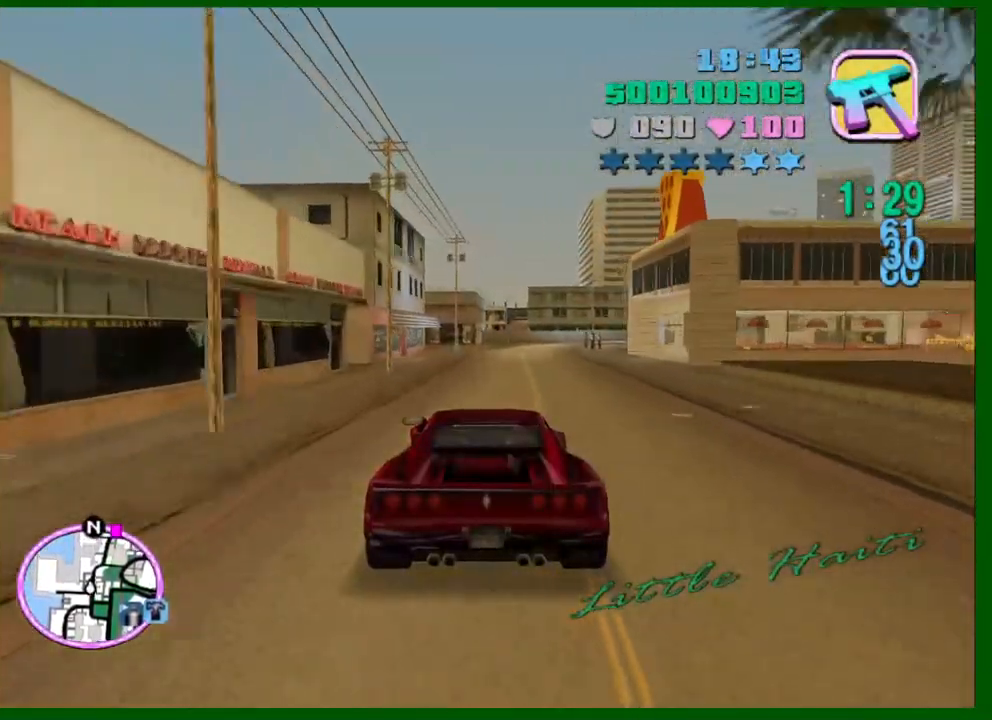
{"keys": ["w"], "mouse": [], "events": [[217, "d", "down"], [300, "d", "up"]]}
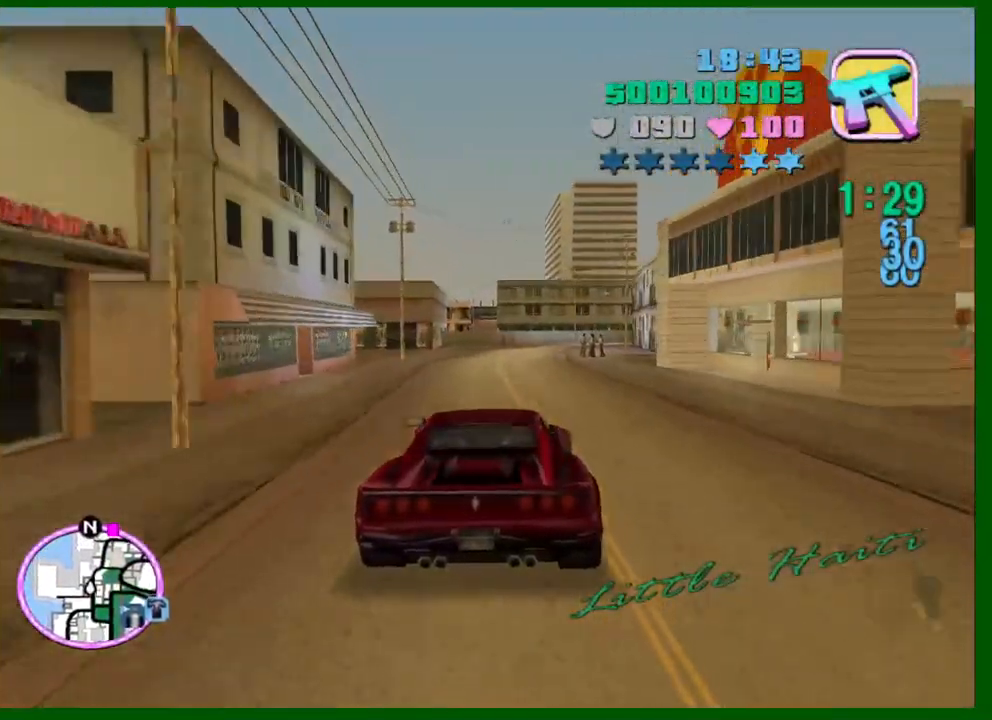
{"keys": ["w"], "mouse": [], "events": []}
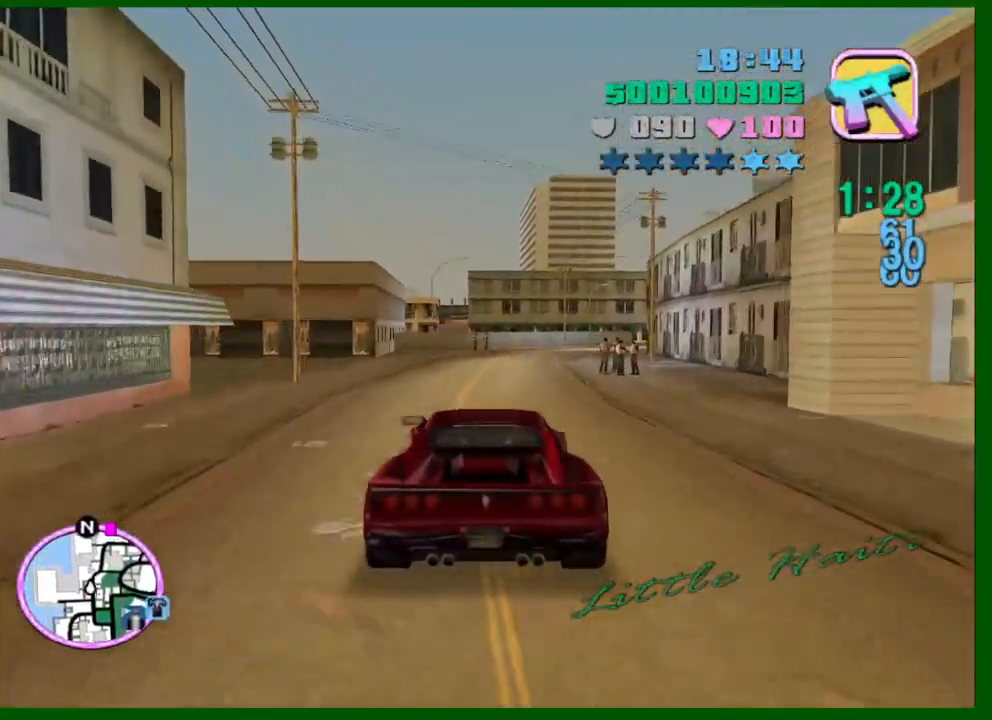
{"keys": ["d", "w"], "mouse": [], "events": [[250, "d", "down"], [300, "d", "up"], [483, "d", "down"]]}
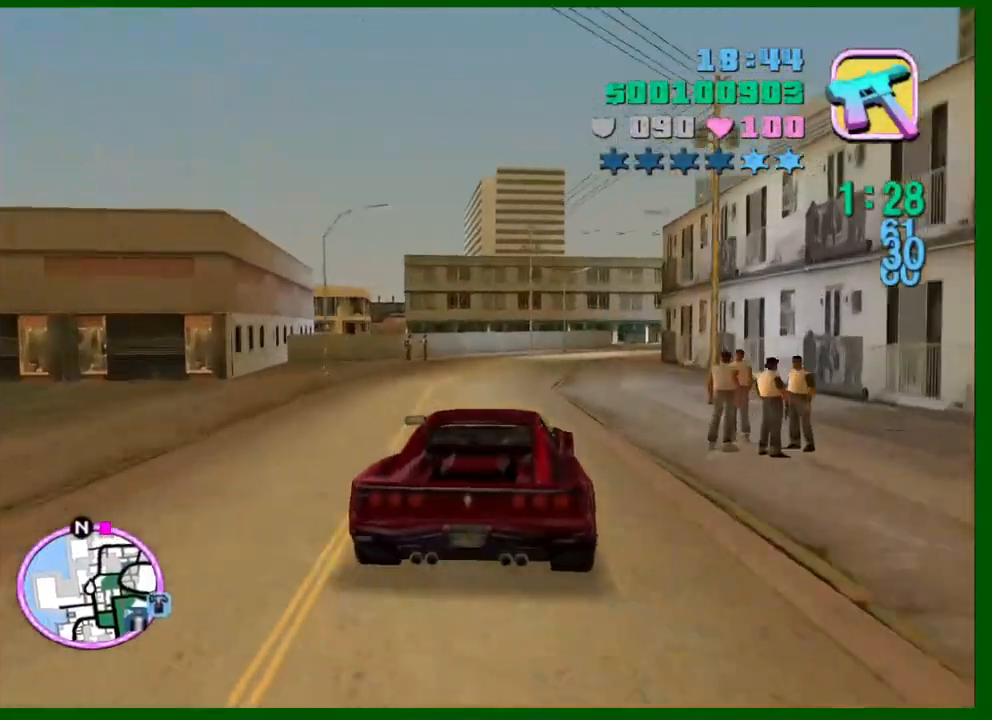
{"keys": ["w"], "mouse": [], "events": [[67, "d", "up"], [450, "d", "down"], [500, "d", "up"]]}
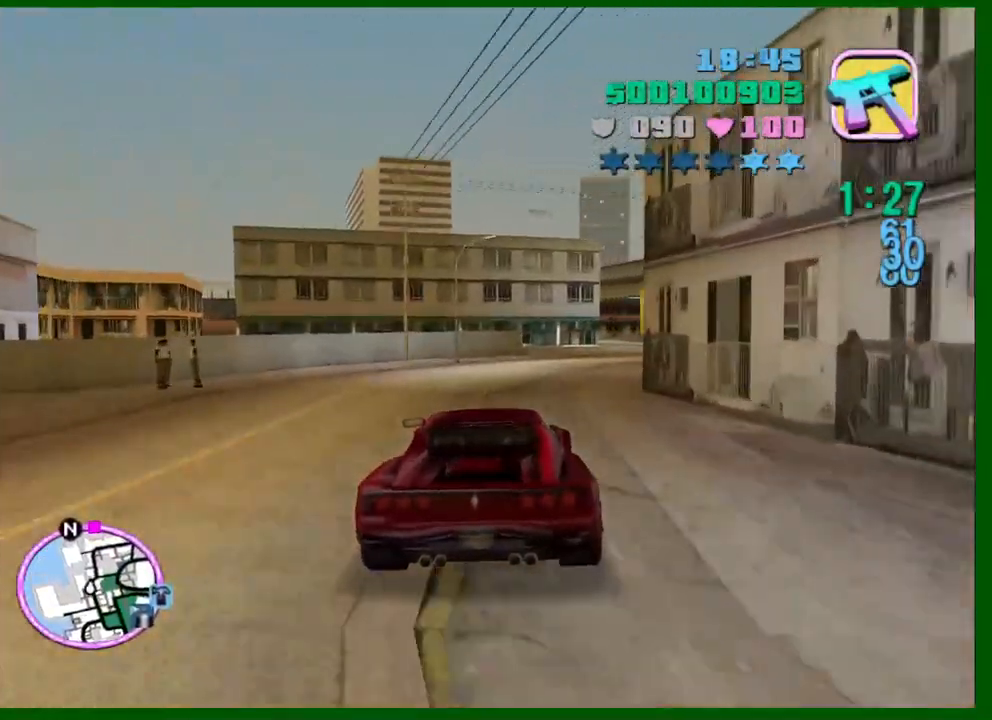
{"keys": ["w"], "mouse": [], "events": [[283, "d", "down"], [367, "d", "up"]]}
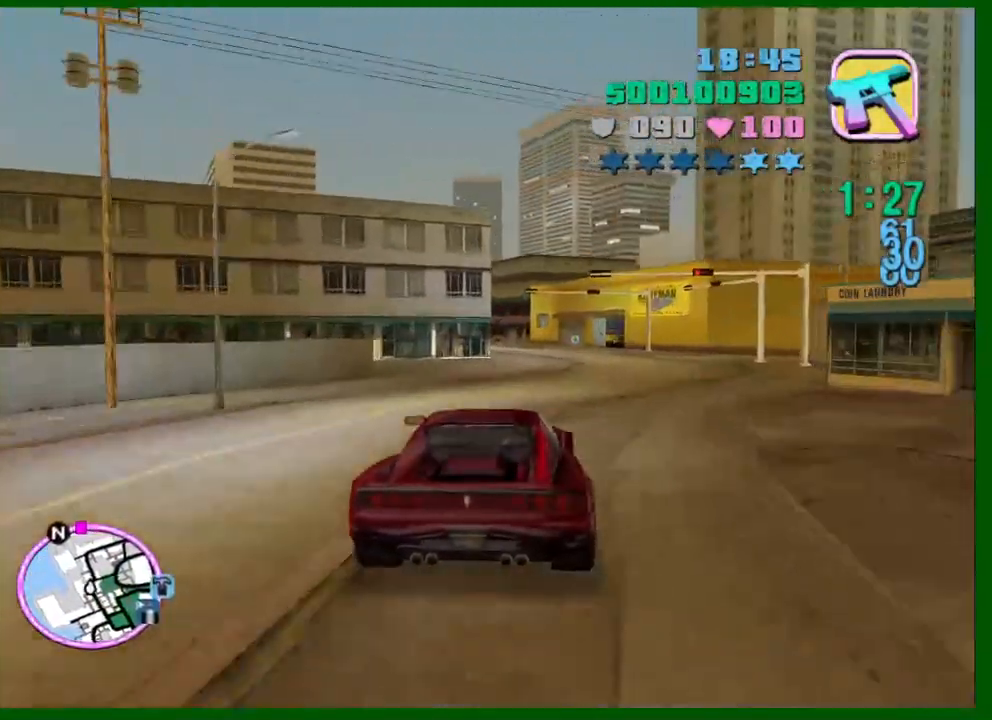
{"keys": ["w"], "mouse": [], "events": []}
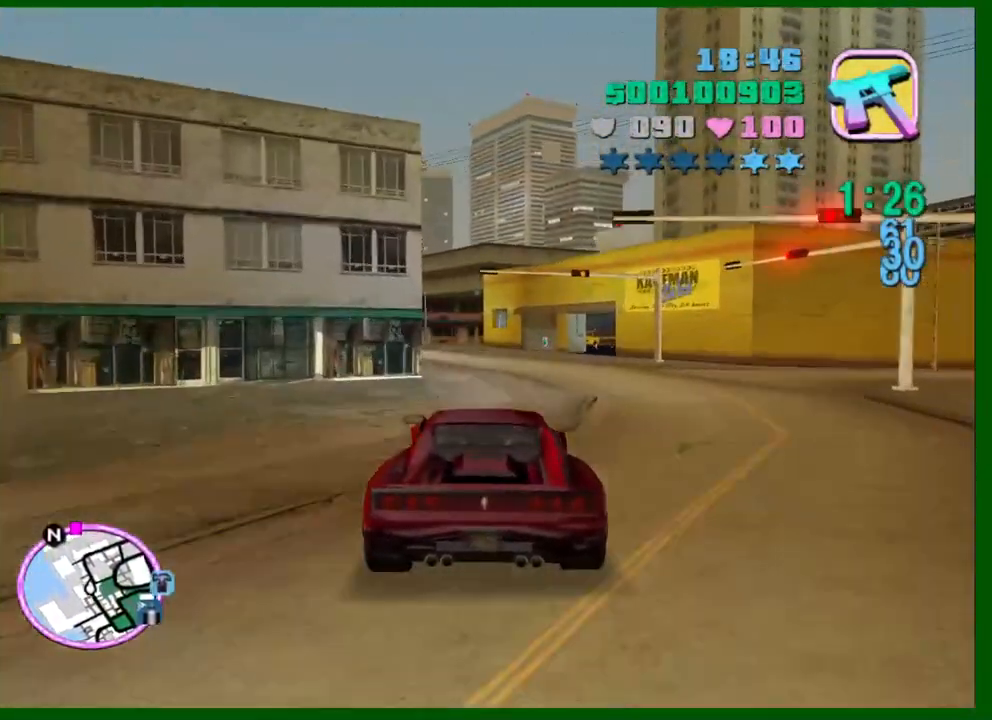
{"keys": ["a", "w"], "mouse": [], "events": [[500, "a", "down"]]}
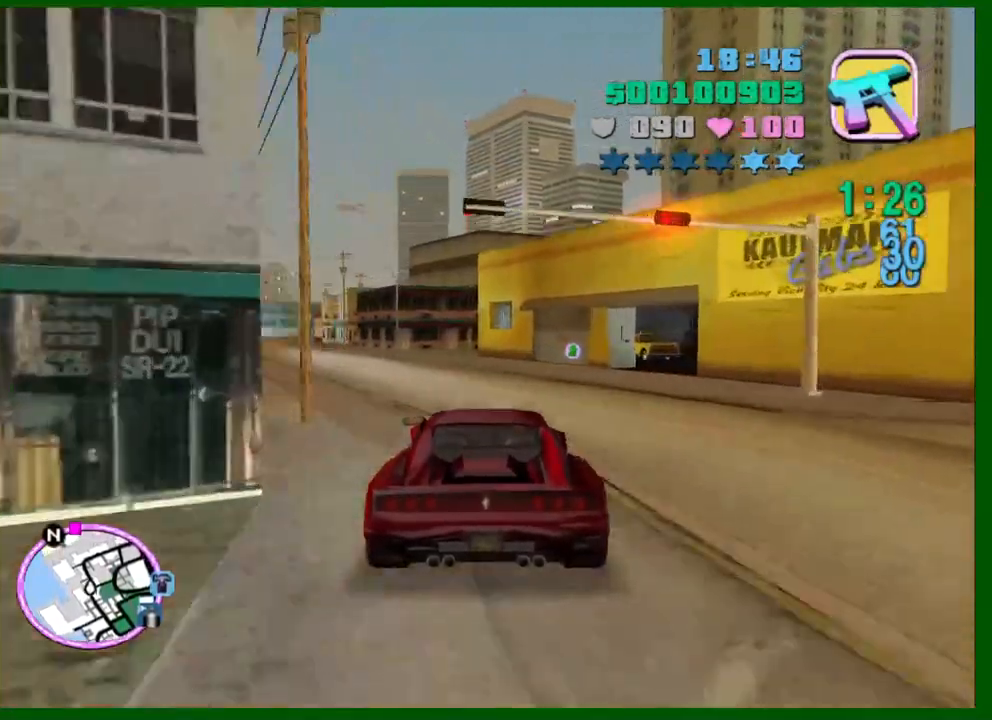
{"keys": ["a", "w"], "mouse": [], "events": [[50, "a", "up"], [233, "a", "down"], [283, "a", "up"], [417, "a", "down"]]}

• _Try it_
The answer must be an exact reproduction of the records, with every picture left out.

• _Exercise answer_
{"keys": ["w"], "mouse": [], "events": [[217, "d", "down"], [300, "d", "up"]]}
{"keys": ["w"], "mouse": [], "events": []}
{"keys": ["d", "w"], "mouse": [], "events": [[250, "d", "down"], [300, "d", "up"], [483, "d", "down"]]}
{"keys": ["w"], "mouse": [], "events": [[67, "d", "up"], [450, "d", "down"], [500, "d", "up"]]}
{"keys": ["w"], "mouse": [], "events": [[283, "d", "down"], [367, "d", "up"]]}
{"keys": ["w"], "mouse": [], "events": []}
{"keys": ["a", "w"], "mouse": [], "events": [[500, "a", "down"]]}
{"keys": ["a", "w"], "mouse": [], "events": [[50, "a", "up"], [233, "a", "down"], [283, "a", "up"], [417, "a", "down"]]}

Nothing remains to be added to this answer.